━━━━━ SOURCE EXTRACT

Interesting portfolio idea and experiment, Dwot.  It will be interesting to see any correlation that may arise over time.

I am glad you mentioned the "revolving door" concept as it applies to employee/executive stock options and share buybacks.  If the company is buying back it's own shares, but then issuing stock options at rate of .80 shares for every share repurchased, that really dilutes the effect of a share buyback.  The shares come in one door and out another, with little net effect to the equity holders.  

I think another thought for people who are pro "share buybacks" is that the business throws off enough free cash flow (FCF) that it can afford to fund share buyback programs.  As you've also mentioned, many of these companies are taking on debt to finance the share buybacks.  If they aren't financing it through excess cash, then the business may not necessarily be a strong generator of FCF.

━━━━━━━━━━
━━━━━ DATA ENTRIES

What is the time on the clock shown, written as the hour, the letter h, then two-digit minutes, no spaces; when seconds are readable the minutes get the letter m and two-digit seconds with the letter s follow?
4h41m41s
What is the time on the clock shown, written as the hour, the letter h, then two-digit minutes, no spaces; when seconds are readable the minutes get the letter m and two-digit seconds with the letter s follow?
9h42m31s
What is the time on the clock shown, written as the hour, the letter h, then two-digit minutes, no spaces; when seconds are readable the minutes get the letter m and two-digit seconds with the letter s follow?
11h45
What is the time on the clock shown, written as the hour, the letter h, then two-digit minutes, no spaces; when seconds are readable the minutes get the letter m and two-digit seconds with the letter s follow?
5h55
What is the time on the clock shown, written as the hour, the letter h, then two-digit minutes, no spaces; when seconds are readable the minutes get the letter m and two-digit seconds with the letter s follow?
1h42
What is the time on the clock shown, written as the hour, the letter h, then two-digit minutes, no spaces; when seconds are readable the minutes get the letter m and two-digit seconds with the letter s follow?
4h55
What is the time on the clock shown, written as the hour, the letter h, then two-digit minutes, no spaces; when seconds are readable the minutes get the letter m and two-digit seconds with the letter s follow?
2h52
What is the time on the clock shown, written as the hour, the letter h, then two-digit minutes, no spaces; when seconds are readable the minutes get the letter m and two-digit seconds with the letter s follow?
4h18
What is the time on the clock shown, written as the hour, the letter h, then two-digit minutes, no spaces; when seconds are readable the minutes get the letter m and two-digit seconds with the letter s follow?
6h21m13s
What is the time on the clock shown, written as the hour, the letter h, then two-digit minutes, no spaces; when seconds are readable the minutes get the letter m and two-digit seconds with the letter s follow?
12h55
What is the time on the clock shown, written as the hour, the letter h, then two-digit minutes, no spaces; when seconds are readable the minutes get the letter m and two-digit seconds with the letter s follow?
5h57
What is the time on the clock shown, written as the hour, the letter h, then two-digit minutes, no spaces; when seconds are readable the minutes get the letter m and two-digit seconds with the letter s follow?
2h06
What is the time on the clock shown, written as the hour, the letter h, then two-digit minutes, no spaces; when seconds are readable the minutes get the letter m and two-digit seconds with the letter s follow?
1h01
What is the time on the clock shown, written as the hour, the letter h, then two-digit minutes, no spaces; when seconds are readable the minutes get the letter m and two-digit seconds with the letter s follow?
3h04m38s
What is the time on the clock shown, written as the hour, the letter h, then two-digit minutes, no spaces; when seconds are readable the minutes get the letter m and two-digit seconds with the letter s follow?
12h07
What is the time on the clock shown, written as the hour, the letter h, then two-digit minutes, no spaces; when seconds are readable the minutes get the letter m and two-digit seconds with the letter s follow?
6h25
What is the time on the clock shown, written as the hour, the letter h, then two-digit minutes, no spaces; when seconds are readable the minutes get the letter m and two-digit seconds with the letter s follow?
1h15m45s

━━━━━━━━━━

EXERCISE REQUIREMENTS:
- A) In the post on share buybacks, at what rate does the example company issue stock options for each share it buys back?
- B) Decide whether each statement agrees with the post on share buybacks, answering yes or no and quoting the words that settle it: (i) The writer expects it to be interesting to see whether any correlation shows up over time. (ii) According to the post, many of these companies pay for their buybacks with borrowed money. (iii) The post says the "revolving door" leaves equity holders much better off.
- C) Write the next few sentences of the post on share buybacks, picking up after its final sentence.

ANSWERS FOR THIS EXERCISE:
- A) At .80 shares for every share repurchased.

- B)
(i) Yes: "It will be interesting to see any correlation that may arise over time."
(ii) Yes: "many of these companies are taking on debt to finance the share buybacks."
(iii) No: "The shares come in one door and out another, with little net effect to the equity holders."

- C)
Another point that I think needs more focus is the debt funded share buyback programs these companies implement.  I suspect many of these companies take on these types of buybacks while ignoring the theoretical change to the equity cost of capital after taking on so much debt.  In many cases, I'd believe the additional implied equity cost of capital to an enterprise loading up on debt would negate many, if not all, benefits of the share buybacks.

As far as the supply and demand theory goes, buybacks would likely only prop up stock prices short-term.  I think the underlying FCF and ability to consistently buyback stock over long periods of time (without relying on debt funded buybacks) may have a stronger correlation with positive returns.  From what you've mentioned about the number of debt funded buybacks in this portfolio, I'm a little skeptical this portfolio is going to be as effective in beating the market as some people believe.